• WHAT YOU HAVE TO DO: Please reproduce each of the following entries exactly.

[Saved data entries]
Start of Block
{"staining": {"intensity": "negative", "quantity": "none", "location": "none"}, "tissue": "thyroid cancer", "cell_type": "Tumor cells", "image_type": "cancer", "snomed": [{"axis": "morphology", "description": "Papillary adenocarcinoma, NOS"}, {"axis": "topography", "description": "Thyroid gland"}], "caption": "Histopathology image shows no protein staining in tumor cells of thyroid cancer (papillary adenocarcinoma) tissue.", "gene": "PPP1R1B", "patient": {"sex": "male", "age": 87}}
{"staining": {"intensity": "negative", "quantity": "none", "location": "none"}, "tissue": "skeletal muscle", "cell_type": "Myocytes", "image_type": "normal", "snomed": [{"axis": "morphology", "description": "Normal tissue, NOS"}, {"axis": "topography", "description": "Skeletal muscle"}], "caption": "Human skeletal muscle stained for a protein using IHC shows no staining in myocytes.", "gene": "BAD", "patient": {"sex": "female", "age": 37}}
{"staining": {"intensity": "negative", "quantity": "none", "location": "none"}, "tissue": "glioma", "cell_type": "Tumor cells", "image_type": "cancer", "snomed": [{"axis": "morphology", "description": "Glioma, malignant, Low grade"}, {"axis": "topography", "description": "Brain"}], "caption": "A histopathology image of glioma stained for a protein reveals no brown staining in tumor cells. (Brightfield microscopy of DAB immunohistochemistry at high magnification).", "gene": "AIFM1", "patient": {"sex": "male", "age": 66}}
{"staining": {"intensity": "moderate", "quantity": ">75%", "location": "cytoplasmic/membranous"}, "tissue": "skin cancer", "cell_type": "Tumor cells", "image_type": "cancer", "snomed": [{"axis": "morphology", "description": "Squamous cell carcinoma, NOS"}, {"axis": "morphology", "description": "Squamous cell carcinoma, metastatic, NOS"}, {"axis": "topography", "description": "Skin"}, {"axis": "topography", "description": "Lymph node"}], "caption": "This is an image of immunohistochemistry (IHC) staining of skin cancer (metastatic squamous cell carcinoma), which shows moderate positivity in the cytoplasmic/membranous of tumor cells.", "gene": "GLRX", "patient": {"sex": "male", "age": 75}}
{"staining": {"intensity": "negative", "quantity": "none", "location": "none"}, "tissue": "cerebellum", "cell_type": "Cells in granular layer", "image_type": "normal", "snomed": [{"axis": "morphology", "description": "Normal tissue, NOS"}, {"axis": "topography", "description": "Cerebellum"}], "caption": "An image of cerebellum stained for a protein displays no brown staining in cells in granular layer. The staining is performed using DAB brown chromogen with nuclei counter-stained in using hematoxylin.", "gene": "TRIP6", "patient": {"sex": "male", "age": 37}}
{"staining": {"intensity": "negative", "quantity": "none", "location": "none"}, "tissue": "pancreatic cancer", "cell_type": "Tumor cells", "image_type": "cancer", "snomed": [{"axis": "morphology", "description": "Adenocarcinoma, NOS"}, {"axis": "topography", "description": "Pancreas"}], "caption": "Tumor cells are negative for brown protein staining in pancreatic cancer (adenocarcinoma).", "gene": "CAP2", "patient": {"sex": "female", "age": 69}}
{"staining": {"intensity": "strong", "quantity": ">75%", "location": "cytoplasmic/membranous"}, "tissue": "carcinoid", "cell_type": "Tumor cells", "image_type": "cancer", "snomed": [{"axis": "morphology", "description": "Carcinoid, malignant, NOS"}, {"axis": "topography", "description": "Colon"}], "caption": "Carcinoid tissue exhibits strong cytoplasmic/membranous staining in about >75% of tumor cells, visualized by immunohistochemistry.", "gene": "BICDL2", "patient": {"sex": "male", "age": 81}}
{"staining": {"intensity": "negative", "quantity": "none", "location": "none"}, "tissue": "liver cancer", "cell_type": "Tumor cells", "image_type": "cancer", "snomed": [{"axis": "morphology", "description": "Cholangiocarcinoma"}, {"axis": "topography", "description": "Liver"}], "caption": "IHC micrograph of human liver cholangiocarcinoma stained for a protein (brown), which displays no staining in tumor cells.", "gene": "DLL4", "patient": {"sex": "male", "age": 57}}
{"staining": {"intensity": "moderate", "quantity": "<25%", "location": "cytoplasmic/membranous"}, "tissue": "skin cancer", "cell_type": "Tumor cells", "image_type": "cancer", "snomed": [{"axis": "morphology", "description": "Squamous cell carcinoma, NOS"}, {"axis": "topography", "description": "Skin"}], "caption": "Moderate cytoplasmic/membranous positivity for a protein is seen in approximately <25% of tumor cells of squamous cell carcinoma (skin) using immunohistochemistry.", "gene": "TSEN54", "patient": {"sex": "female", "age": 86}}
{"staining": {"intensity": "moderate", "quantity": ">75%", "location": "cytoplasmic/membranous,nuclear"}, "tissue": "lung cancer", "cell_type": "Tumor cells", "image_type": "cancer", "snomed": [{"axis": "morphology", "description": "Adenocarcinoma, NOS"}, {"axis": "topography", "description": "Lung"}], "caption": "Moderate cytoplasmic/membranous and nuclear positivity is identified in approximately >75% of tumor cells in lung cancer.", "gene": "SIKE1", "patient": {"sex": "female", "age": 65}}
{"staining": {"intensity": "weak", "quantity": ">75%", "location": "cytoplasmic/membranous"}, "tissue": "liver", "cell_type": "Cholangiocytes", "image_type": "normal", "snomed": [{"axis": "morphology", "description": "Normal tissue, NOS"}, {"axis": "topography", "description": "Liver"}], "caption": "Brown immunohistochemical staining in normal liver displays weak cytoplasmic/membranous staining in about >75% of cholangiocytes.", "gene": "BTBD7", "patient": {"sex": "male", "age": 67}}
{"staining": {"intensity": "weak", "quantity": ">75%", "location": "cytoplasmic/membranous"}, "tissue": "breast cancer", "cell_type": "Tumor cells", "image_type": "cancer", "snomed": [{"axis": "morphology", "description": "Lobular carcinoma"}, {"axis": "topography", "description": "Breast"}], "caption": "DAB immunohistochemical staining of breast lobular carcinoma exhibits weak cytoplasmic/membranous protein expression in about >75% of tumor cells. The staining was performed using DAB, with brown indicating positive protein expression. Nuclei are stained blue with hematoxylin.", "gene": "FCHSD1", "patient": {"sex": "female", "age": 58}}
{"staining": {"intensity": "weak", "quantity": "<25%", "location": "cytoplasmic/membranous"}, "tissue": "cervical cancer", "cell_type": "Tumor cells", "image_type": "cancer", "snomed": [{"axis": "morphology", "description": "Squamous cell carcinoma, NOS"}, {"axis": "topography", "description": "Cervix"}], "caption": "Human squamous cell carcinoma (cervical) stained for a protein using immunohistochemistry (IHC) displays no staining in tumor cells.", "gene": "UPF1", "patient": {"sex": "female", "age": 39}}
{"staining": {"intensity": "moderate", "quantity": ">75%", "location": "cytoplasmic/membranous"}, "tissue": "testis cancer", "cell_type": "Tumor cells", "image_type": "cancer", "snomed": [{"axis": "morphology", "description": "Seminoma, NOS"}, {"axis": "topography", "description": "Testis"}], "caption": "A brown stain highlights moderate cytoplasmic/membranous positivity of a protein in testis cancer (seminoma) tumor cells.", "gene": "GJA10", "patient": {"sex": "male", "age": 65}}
End of Block
• WRITTEN SOLUTION:
{"staining": {"intensity": "negative", "quantity": "none", "location": "none"}, "tissue": "thyroid cancer", "cell_type": "Tumor cells", "image_type": "cancer", "snomed": [{"axis": "morphology", "description": "Papillary adenocarcinoma, NOS"}, {"axis": "topography", "description": "Thyroid gland"}], "caption": "Histopathology image shows no protein staining in tumor cells of thyroid cancer (papillary adenocarcinoma) tissue.", "gene": "PPP1R1B", "patient": {"sex": "male", "age": 87}}
{"staining": {"intensity": "negative", "quantity": "none", "location": "none"}, "tissue": "skeletal muscle", "cell_type": "Myocytes", "image_type": "normal", "snomed": [{"axis": "morphology", "description": "Normal tissue, NOS"}, {"axis": "topography", "description": "Skeletal muscle"}], "caption": "Human skeletal muscle stained for a protein using IHC shows no staining in myocytes.", "gene": "BAD", "patient": {"sex": "female", "age": 37}}
{"staining": {"intensity": "negative", "quantity": "none", "location": "none"}, "tissue": "glioma", "cell_type": "Tumor cells", "image_type": "cancer", "snomed": [{"axis": "morphology", "description": "Glioma, malignant, Low grade"}, {"axis": "topography", "description": "Brain"}], "caption": "A histopathology image of glioma stained for a protein reveals no brown staining in tumor cells. (Brightfield microscopy of DAB immunohistochemistry at high magnification).", "gene": "AIFM1", "patient": {"sex": "male", "age": 66}}
{"staining": {"intensity": "moderate", "quantity": ">75%", "location": "cytoplasmic/membranous"}, "tissue": "skin cancer", "cell_type": "Tumor cells", "image_type": "cancer", "snomed": [{"axis": "morphology", "description": "Squamous cell carcinoma, NOS"}, {"axis": "morphology", "description": "Squamous cell carcinoma, metastatic, NOS"}, {"axis": "topography", "description": "Skin"}, {"axis": "topography", "description": "Lymph node"}], "caption": "This is an image of immunohistochemistry (IHC) staining of skin cancer (metastatic squamous cell carcinoma), which shows moderate positivity in the cytoplasmic/membranous of tumor cells.", "gene": "GLRX", "patient": {"sex": "male", "age": 75}}
{"staining": {"intensity": "negative", "quantity": "none", "location": "none"}, "tissue": "cerebellum", "cell_type": "Cells in granular layer", "image_type": "normal", "snomed": [{"axis": "morphology", "description": "Normal tissue, NOS"}, {"axis": "topography", "description": "Cerebellum"}], "caption": "An image of cerebellum stained for a protein displays no brown staining in cells in granular layer. The staining is performed using DAB brown chromogen with nuclei counter-stained in using hematoxylin.", "gene": "TRIP6", "patient": {"sex": "male", "age": 37}}
{"staining": {"intensity": "negative", "quantity": "none", "location": "none"}, "tissue": "pancreatic cancer", "cell_type": "Tumor cells", "image_type": "cancer", "snomed": [{"axis": "morphology", "description": "Adenocarcinoma, NOS"}, {"axis": "topography", "description": "Pancreas"}], "caption": "Tumor cells are negative for brown protein staining in pancreatic cancer (adenocarcinoma).", "gene": "CAP2", "patient": {"sex": "female", "age": 69}}
{"staining": {"intensity": "strong", "quantity": ">75%", "location": "cytoplasmic/membranous"}, "tissue": "carcinoid", "cell_type": "Tumor cells", "image_type": "cancer", "snomed": [{"axis": "morphology", "description": "Carcinoid, malignant, NOS"}, {"axis": "topography", "description": "Colon"}], "caption": "Carcinoid tissue exhibits strong cytoplasmic/membranous staining in about >75% of tumor cells, visualized by immunohistochemistry.", "gene": "BICDL2", "patient": {"sex": "male", "age": 81}}
{"staining": {"intensity": "negative", "quantity": "none", "location": "none"}, "tissue": "liver cancer", "cell_type": "Tumor cells", "image_type": "cancer", "snomed": [{"axis": "morphology", "description": "Cholangiocarcinoma"}, {"axis": "topography", "description": "Liver"}], "caption": "IHC micrograph of human liver cholangiocarcinoma stained for a protein (brown), which displays no staining in tumor cells.", "gene": "DLL4", "patient": {"sex": "male", "age": 57}}
{"staining": {"intensity": "moderate", "quantity": "<25%", "location": "cytoplasmic/membranous"}, "tissue": "skin cancer", "cell_type": "Tumor cells", "image_type": "cancer", "snomed": [{"axis": "morphology", "description": "Squamous cell carcinoma, NOS"}, {"axis": "topography", "description": "Skin"}], "caption": "Moderate cytoplasmic/membranous positivity for a protein is seen in approximately <25% of tumor cells of squamous cell carcinoma (skin) using immunohistochemistry.", "gene": "TSEN54", "patient": {"sex": "female", "age": 86}}
{"staining": {"intensity": "moderate", "quantity": ">75%", "location": "cytoplasmic/membranous,nuclear"}, "tissue": "lung cancer", "cell_type": "Tumor cells", "image_type": "cancer", "snomed": [{"axis": "morphology", "description": "Adenocarcinoma, NOS"}, {"axis": "topography", "description": "Lung"}], "caption": "Moderate cytoplasmic/membranous and nuclear positivity is identified in approximately >75% of tumor cells in lung cancer.", "gene": "SIKE1", "patient": {"sex": "female", "age": 65}}
{"staining": {"intensity": "weak", "quantity": ">75%", "location": "cytoplasmic/membranous"}, "tissue": "liver", "cell_type": "Cholangiocytes", "image_type": "normal", "snomed": [{"axis": "morphology", "description": "Normal tissue, NOS"}, {"axis": "topography", "description": "Liver"}], "caption": "Brown immunohistochemical staining in normal liver displays weak cytoplasmic/membranous staining in about >75% of cholangiocytes.", "gene": "BTBD7", "patient": {"sex": "male", "age": 67}}
{"staining": {"intensity": "weak", "quantity": ">75%", "location": "cytoplasmic/membranous"}, "tissue": "breast cancer", "cell_type": "Tumor cells", "image_type": "cancer", "snomed": [{"axis": "morphology", "description": "Lobular carcinoma"}, {"axis": "topography", "description": "Breast"}], "caption": "DAB immunohistochemical staining of breast lobular carcinoma exhibits weak cytoplasmic/membranous protein expression in about >75% of tumor cells. The staining was performed using DAB, with brown indicating positive protein expression. Nuclei are stained blue with hematoxylin.", "gene": "FCHSD1", "patient": {"sex": "female", "age": 58}}
{"staining": {"intensity": "weak", "quantity": "<25%", "location": "cytoplasmic/membranous"}, "tissue": "cervical cancer", "cell_type": "Tumor cells", "image_type": "cancer", "snomed": [{"axis": "morphology", "description": "Squamous cell carcinoma, NOS"}, {"axis": "topography", "description": "Cervix"}], "caption": "Human squamous cell carcinoma (cervical) stained for a protein using immunohistochemistry (IHC) displays no staining in tumor cells.", "gene": "UPF1", "patient": {"sex": "female", "age": 39}}
{"staining": {"intensity": "moderate", "quantity": ">75%", "location": "cytoplasmic/membranous"}, "tissue": "testis cancer", "cell_type": "Tumor cells", "image_type": "cancer", "snomed": [{"axis": "morphology", "description": "Seminoma, NOS"}, {"axis": "topography", "description": "Testis"}], "caption": "A brown stain highlights moderate cytoplasmic/membranous positivity of a protein in testis cancer (seminoma) tumor cells.", "gene": "GJA10", "patient": {"sex": "male", "age": 65}}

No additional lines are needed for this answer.